The point is that decks that are good for advisor are bad against discard attacks. For example, over 9000 Pearl Divers? Great for Advisor. Bad against Militia. The presence of the discard attack makes you less inclined to pick up freebie cantrips, which makes your deck less suitable for Advisor, reducing the strength of the card.
I don't think this effect is ever going to be significant, but it does exist.
I still don't buy it. Cantrips are mostly bad against Militia in BM type situations because the lack of info about your next card really hurts (thus Pearl Diver sucking). I think that effect will be unnoticeable against an engine. And decks with Advisor don't really require a large number of cantrips, what they need badly is trashing ( and trashing is very good against discarding). But let's say the effect you're describing is real, do you think it outweighs the boost in strength that Advisor gets for mitigating the hand size reduction (and for engines being stronger in general with discarders)?
I'm not arguing about the strength of the effect at all, so I don't even want to go there. (I even said in my previous post that I think it's insignificant.) So let me lay out more explicitly the argument that
some effect exists, since you seem to be disagreeing with that.
As you mention, cantrips obscure information about your hand. This means cantrips are bad against Militia in all situations, including engines. For example, in a Village-Smithy engine, you want to have both a Village and Smithy in hand to get things started. If your draw is 5 Pearl Divers, you have no ability to ensure that when hit by Militia.
On the flip side, when one of the cards Advisor flips up is a cantrip, your opponent is denied information.

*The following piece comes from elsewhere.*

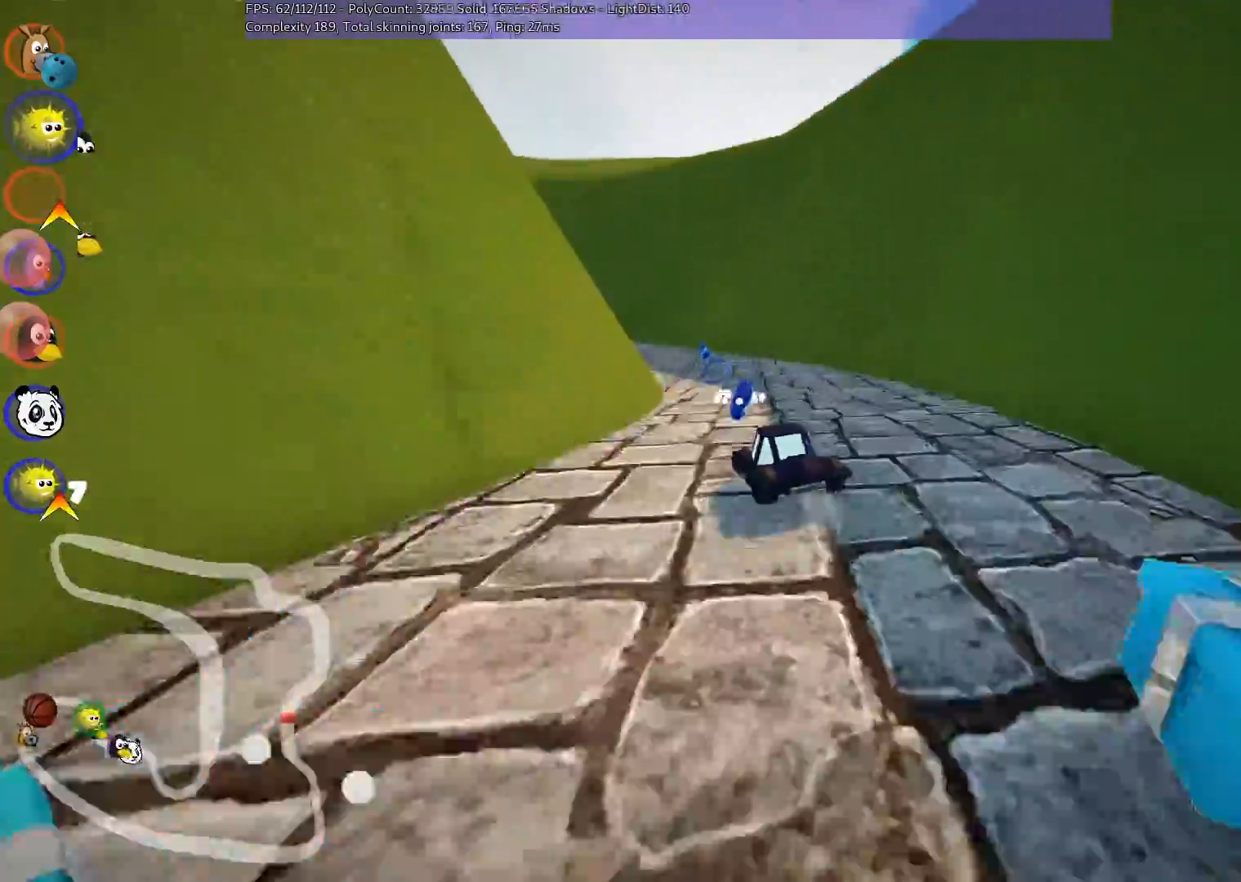
{"keys": ["left", "m", "up"], "events": []}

That cantrip is effectively a random card from your deck. The best case is having Advisor flip up three identical cantrips, in which case it's a lab. That's even better than having Advisor flip up three great-but-different cards, because in that case your opponent can still discard the one that would help you most. Therefore cantrips are good with Advisor. (Whether Advisor
requires cantrips is irrelevant, and anyway I agree that Advisor doesn't require them.)
So we have two facts:
- Adding cantrips to a deck makes that deck worse against Militia.
- Adding cantrips to a deck makes that deck stronger with Advisor.
These are just two sides of the same coin: denying yourself information is bad, and denying your opponent information is good.
Here's why that indirectly makes buying Militia weaken your opponent's Advisors.
- If you don't buy Militia, your opponent is free to add cheap cantrips to your deck without penalty, which makes Advisor stronger because they are good with it.
- If you do buy Militia, your opponent might not want to add cheap cantrips to your deck, so without them, Advisor may be weaker in their deck than it otherwise would be.
Edit: Another example indirect anti-synergy would be Stables and Poor House. They don't directly interact much (and actually Stables's play effect may help Poor House by discarding treasure), but they like to live in different decks: Stables wants a deck that has decent treasure density, while Poor House wants all the treasure trashed.